Davacı vekili dava dilekçesinde; müvekkilinin 1992 yılından bu yana markalarını yaratarak hızla büyümeye devam ettiğini, davalılardan ...’nın 01.11.1998 tarihinde müvekkilinde çalışmaya başladığını, 31.08.2017 tarihinde kıdem tazminatını alarak işten ayrıldığını, bu süreçte müvekkilinin ticari sırlarına vakıf olduğunu, söz konusu ticari sırları kullanarak ve kullandırtarak hukuka aykırı menfaat elde ettiğini, davalı ...'nın, diğer davalı şirkette işe başlayarak müvekkilinin ticari sırlarını birlikte kullanarak haksız kazanç elde ettiklerini, davalı ...'nın, müvekkili şirketin müşteri portföyünü, müşteri verilerini, müşteri ilişkilerine dair bilgileri, müvekkili şirketin tasarımlarını işten ayrılmasının akabinde diğer davalı ile paylaştığını, müvekkilinin daha fazla zarara uğramamak ve hukuki menfaatlerini korumak adına, davalı ...’ya karşı maddi manevi tazminat istemli dava açıldığını ve suç duyurusunda bulunulduğunu, müvekkilinin tasarım haklarına tecavüzde bulunulduğunu, söz konusu durumun noter aracılığıyla tespitinin yapıldığını, davaya konu tescilsiz tasarım ile davalı şirket ürününün ayırt edilemeyecek kadar benzediğini, davalı şirketin söz konusu ürünü yalnızca kopyalamakla kalmadığını, müvekkili olan şirketin sırlarına vakıf olan ... aracılığıyla, bu ticari sırlardan haksız rekabet oluşturacak şekilde menfaat sağlamaya çalıştığını, müvekkili tasarımının 15.08.2017 tarihinde kamuya sunulduğunu ve davalıların söz konusu eylemlerinin müvekkilinin tasarımdan doğan haklarına tecavüz ve haksız rekabet teşkil ettiğini ileri sürerek tecavüz ve haksız rekabetin tespitini, durdurulmasını, önlenmesini, 80.000,00 TL maddi, 15.000,00 TL manevi ve 15.000,00 TL itibar tazminatının davalı şirketten tahsilini ve müvekkilinin tasarımdan doğan haklarına tecavüzün ve haksız rekabetin neticesi olan manevi durumun kaldırılması amacıyla davalı ...'dan alınmak üzere 90.000,00 TL manevi tazminatın tahsilini talep etmiştir.

II. CEVAP

1.Davalı ... vekili cevap dilekçesinde; pek çok ünlü markanın aynı veya benzer nitelikteki ürünleri satışa sunduğunu, davalı şirketin ürünü olan pantolon ile davacı şirketin ürününün aynı özellikte olmadığını, pek çok ünlü markanın söz konusu klasik pantolon modelini aynı şekilde veya benzer şekillerde satışa sunduğunu, davacının kendi tasarımı olduğunu iddia ettiği ürünle ilgili olarak başka bir markanın görselini kullandığını, davacı şiketin Zara’nın veya ürünü kendisinden önce piyasaya sunan diğer kişilerin tasarım hakkına tecavüz ettiği ve haksız rekabete yol açtığını, davacının kötüniyetli olduğunu, davacı şirketin müvekkili ile işçilik alacağı nedeniyle yaşadığı anlaşmazlık sonucu bu davayı kötüniyetli olarak ve hiçbir mesnede dayanmaksızın, hak arama hürriyetine mani olma saikiyle ikame ettiğini savunarak davanın reddine karar verilmesini istemiştir.

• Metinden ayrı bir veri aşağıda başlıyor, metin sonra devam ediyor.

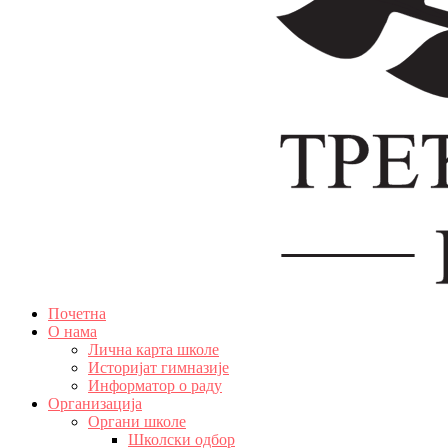
Почетна
О нама
Лична карта школе
Историјат гимназије
Информатор о раду
Организација
Органи школе
Школски одбор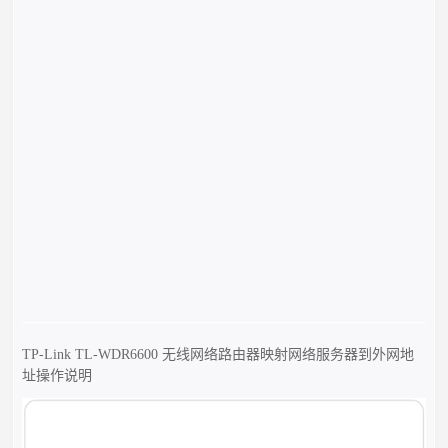
TP-Link TL-WDR6600 无线网络路由器映射网络服务器到外网地
址操作说明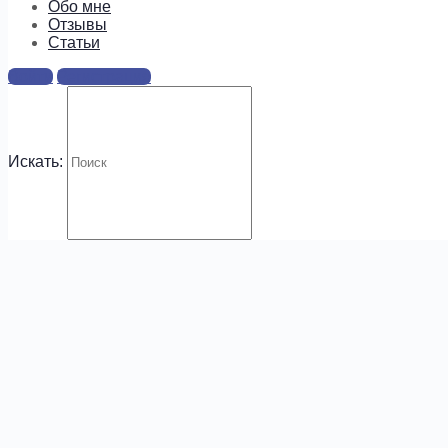
информацию о предложениях и
Обо мне
новых курсах!
Отзывы
Cтатьи
Войти
Регистрация
Искать:
.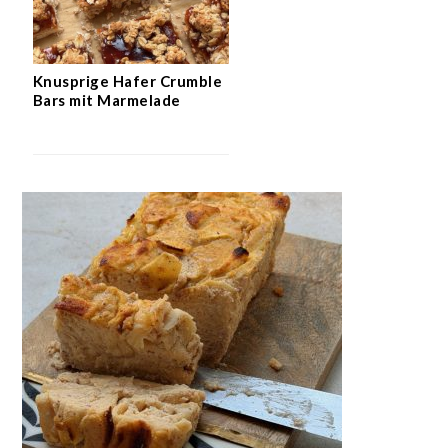
Knusprige Hafer Crumble
Bars mit Marmelade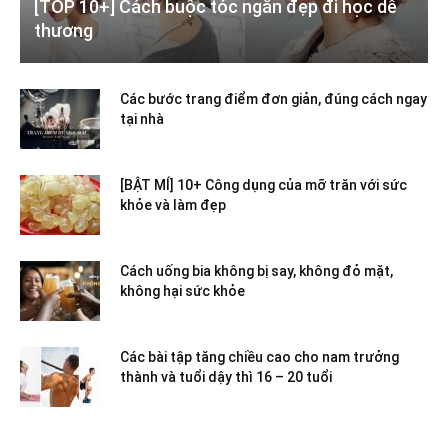
[TOP 10+] Cách buộc tóc ngắn đẹp đi học dễ
thương
Các bước trang điểm đơn giản, đúng cách ngay
tại nhà
[BẬT MÍ] 10+ Công dụng của mỡ trăn với sức
khỏe và làm đẹp
Cách uống bia không bị say, không đỏ mặt,
không hại sức khỏe
Các bài tập tăng chiều cao cho nam trưởng
thành và tuổi dậy thì 16 – 20 tuổi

2.Davalı Şirket davanın reddini istemiştir.

III. İLK DERECE MAHKEMESİ KARARI

İlk Derece Mahkemesinin yukarıda tarih ve sayısı belirtilen kararı ile davacının davaya dayanak yaptığı tasarımının tescilli olmadığı, davacının davaya mesnet tasarımlarının ilk olarak kendisinin kamuya arz ettiği, ilgili tasarımların “tescilsiz tasarım” olarak kendilerine koruma sağlayacağı yönündeki iddialarının da dosya arasında yer alan sair kişi ya da firmaların davacının ilk kullanım tarihi olarak bildirdiği 15.08.2017 tarihinden önce var olan kullanımları nedeni ile 6769 sayılı Sınai Mülkiyet Kanunu'nun (SMK) 55/son fıkrasında düzenlenen tescilsiz tasarım olarak da davacıya herhangi bir koruma sağlamayacağı, davacının herhangi bir tescilli ya da tescilsiz tasarım hakkı sahibi olmaması karşısında, davalının davacı yana ait tasarıma tecavüz ya da davacı ile haksız rekabet teşkil eder bir eylem içerisinde bulunduğundan bahsedilemeyeceği gerekçesiyle davanın reddine karar verilmiş, hüküm, davacı vekilince istinaf edilmiştir.

IV. İSTİNAF

Bölge Adliye Mahkemesinin yukarıda tarih ve sayısı belirtilen kararı ile mahkemenin vakıa ve hukuki değerlendirmesinde usul ve esas yönünden yasaya aykırılık bulunmadığı gerekçesiyle davacı vekilinin istinaf başvurusunun esastan reddine karar verilmiş, hüküm, davacı vekilince temyiz edilmiştir.

V. TEMYİZ

A. Dava ve Hukuki Nitelendirme

Dava, tescilsiz tasarımdan doğan hakka tecavüzün ve haksız rekabetin tespiti ile, maddi, manevi ve itibar tazminatı istemlerine ilişkindir.

B. Değerlendirme ve Gerekçe

Yapılan yargılama ve saptanan somut uyuşmazlık bakımından uygulanması gereken hukuk kuralları gözetildiğinde İlk Derece Mahkemesince verilen kararda bir isabetsizlik olmadığının anlaşılmasına göre yapılan istinaf başvurusunun 6100 sayılı Hukuk Muhakemeleri Kanunu'nun (HMK) 353/1-b(1) hükmü uyarınca Bölge Adliye Mahkemesince esastan reddine ilişkin kararın usul ve yasaya uygun olduğu kanısına varıldığından Bölge Adliye Mahkemesi kararının onanmasına karar vermek gerekmiştir.

VI. SONUÇ: Yukarıda açıklanan nedenlerle, davacı vekilinin temyiz itirazlarının reddi ile Bölge Adliye Mahkemesince verilen kararın HMK'nın 370/1 hükmü uyarınca ONANMASINA, aynı Kanun'un 372. maddesi uyarınca işlem yapılmak üzere dava dosyasının İlk Derece Mahkemesine, kararın bir örneğinin Bölge Adliye Mahkemesine gönderilmesine, aşağıda yazılı temyiz giderinin temyiz edene yükletilmesine, 24.02.2025 tarihinde kesin olarak oy birliğiyle karar verildi.